WHAT THE TASK REQUIRES
Using the material that follows, output exactly the lines from the one containing "38: (958, 113, 4.51)" through the one containing "55: (945, 105, 4.51)", with both ends kept.
Start of PROVIDED RECORDS
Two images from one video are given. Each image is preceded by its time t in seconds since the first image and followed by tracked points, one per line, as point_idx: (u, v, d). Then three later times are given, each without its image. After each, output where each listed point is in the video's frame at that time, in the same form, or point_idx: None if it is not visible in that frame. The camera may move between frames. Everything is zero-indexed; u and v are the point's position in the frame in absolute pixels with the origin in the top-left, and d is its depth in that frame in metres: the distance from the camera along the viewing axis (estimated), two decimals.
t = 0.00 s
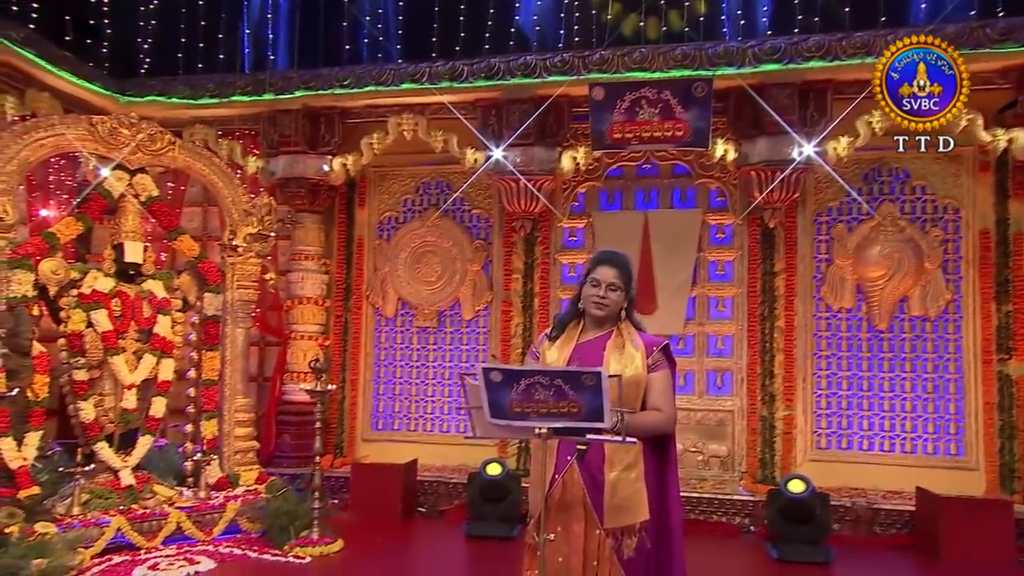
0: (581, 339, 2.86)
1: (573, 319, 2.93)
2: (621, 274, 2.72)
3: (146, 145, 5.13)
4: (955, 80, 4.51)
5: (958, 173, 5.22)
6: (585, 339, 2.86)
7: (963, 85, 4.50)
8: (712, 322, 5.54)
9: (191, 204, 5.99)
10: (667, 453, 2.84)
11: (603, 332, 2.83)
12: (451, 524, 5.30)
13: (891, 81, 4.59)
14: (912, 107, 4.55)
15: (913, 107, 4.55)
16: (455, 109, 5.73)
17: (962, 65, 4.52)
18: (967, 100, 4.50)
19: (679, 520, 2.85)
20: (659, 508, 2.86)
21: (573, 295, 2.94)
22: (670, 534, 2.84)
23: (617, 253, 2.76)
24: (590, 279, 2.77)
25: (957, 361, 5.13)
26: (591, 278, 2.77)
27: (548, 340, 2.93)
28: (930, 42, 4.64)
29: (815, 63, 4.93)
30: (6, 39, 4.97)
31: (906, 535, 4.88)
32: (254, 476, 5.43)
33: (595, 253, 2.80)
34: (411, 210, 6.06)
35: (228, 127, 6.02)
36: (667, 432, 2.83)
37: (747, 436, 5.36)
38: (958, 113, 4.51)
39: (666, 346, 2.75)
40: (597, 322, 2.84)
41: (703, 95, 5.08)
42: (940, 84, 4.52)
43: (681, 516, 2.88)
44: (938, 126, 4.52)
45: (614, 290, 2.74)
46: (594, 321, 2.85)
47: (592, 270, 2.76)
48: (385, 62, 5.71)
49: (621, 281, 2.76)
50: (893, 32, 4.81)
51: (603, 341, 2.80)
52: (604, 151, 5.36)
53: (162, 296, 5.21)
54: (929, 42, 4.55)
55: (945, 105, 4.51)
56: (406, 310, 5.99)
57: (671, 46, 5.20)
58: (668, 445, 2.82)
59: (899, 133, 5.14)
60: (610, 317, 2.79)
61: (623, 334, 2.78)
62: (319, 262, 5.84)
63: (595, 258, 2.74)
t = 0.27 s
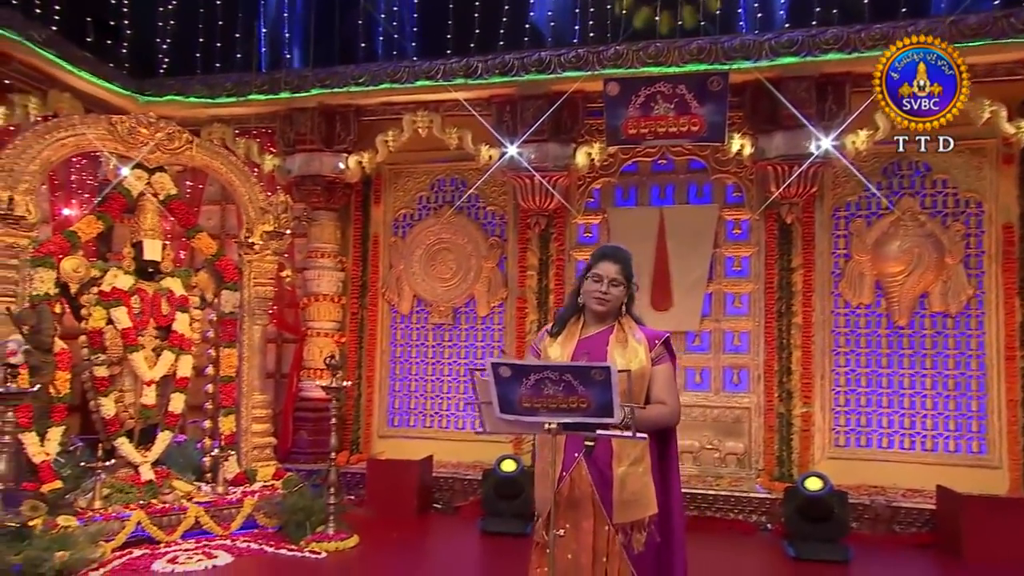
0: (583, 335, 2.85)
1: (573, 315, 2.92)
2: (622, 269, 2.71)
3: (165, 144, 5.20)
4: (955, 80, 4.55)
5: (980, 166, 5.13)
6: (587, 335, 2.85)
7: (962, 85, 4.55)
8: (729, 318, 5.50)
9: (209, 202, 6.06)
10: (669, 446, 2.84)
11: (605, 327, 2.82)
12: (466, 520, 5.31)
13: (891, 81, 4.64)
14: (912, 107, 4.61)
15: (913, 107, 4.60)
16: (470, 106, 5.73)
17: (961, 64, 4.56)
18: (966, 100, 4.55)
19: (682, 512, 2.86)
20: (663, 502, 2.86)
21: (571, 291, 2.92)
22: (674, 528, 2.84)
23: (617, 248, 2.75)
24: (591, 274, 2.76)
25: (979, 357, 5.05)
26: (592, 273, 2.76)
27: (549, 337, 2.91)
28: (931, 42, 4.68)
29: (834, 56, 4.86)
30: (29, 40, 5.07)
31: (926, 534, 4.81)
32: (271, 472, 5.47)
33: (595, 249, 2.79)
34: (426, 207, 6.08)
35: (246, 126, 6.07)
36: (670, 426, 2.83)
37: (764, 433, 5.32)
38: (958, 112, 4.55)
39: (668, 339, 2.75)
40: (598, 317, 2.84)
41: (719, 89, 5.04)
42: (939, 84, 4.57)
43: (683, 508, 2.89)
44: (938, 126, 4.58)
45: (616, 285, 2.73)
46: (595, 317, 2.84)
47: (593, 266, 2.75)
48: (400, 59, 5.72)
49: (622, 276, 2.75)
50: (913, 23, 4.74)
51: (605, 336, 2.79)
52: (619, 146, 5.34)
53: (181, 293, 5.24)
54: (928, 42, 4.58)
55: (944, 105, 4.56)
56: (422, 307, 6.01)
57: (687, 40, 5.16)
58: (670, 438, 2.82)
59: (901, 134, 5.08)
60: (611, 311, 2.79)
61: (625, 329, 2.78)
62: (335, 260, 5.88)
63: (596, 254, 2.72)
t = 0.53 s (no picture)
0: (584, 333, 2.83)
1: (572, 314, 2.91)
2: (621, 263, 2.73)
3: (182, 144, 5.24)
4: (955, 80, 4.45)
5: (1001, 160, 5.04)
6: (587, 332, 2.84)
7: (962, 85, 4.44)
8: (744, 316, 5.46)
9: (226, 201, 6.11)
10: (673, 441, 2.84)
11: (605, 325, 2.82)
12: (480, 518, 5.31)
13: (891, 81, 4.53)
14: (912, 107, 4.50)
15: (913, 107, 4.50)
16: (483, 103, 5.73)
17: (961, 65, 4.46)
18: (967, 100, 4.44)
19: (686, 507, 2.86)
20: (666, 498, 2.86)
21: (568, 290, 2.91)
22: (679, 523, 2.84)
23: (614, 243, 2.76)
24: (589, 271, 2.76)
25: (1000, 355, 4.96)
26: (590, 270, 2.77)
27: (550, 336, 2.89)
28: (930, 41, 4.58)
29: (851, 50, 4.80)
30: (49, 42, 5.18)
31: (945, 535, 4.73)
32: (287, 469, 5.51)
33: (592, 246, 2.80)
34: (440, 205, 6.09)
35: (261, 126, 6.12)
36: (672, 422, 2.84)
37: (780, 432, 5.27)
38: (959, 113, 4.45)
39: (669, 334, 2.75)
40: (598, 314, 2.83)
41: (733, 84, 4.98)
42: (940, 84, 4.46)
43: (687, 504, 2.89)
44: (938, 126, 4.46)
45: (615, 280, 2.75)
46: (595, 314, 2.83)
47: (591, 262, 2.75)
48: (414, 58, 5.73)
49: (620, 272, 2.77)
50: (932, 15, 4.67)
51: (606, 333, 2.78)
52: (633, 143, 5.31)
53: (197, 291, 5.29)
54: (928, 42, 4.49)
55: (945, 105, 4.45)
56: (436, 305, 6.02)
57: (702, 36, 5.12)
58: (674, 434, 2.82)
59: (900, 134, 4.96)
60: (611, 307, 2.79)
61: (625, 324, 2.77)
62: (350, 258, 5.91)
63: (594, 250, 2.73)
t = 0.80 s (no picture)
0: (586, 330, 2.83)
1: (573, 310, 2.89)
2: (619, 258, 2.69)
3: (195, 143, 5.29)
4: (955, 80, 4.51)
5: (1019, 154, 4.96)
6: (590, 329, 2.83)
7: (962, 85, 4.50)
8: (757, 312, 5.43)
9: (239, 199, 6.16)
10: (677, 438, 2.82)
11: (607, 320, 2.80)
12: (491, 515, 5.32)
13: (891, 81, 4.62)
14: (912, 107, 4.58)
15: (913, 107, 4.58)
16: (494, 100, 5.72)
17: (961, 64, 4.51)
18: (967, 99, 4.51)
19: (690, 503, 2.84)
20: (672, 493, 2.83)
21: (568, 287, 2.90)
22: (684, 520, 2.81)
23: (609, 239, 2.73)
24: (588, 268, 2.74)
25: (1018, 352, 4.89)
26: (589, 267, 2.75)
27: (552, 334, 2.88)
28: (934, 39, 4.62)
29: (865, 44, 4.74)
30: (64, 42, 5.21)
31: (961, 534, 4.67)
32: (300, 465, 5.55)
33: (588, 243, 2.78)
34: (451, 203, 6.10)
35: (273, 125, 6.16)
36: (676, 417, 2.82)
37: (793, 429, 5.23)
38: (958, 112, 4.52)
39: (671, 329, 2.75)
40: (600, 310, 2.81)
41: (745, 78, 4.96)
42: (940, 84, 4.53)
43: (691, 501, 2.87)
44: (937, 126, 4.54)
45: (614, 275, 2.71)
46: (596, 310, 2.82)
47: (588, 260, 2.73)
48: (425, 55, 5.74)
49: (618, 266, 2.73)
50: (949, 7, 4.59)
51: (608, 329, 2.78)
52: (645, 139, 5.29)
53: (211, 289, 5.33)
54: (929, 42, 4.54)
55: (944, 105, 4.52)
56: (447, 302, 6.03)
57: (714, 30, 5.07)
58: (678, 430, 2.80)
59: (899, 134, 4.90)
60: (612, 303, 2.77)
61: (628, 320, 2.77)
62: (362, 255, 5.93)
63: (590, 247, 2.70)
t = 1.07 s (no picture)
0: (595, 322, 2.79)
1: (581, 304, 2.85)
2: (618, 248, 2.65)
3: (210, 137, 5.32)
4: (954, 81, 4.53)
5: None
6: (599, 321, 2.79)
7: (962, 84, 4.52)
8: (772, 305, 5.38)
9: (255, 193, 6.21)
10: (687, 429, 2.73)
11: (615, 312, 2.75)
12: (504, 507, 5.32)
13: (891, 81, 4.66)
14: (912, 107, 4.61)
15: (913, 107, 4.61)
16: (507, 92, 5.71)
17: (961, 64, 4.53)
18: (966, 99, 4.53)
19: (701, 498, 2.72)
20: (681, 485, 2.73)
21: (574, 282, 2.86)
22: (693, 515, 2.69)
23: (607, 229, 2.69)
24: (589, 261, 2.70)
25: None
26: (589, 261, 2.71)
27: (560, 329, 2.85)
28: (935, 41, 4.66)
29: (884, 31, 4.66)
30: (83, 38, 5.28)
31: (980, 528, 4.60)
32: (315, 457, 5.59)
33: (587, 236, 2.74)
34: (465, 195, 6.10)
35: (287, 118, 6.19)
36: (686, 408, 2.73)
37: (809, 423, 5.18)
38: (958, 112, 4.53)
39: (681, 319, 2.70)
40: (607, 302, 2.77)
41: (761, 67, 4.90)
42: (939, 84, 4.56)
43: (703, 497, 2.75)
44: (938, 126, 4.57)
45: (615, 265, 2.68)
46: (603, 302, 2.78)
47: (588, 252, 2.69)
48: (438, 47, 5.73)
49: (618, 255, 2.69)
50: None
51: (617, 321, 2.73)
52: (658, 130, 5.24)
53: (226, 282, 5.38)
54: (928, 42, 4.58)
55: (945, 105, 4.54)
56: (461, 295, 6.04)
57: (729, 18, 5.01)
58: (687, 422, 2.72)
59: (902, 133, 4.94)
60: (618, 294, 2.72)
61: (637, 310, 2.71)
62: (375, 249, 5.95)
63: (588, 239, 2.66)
End of PROVIDED RECORDS
EXPECTED ANSWER
38: (958, 113, 4.51)
39: (666, 346, 2.75)
40: (597, 322, 2.84)
41: (703, 95, 5.08)
42: (940, 84, 4.52)
43: (681, 516, 2.88)
44: (938, 126, 4.52)
45: (614, 290, 2.74)
46: (594, 321, 2.85)
47: (592, 270, 2.76)
48: (385, 62, 5.71)
49: (621, 281, 2.76)
50: (893, 32, 4.81)
51: (603, 341, 2.80)
52: (604, 151, 5.36)
53: (162, 296, 5.21)
54: (929, 42, 4.55)
55: (945, 105, 4.51)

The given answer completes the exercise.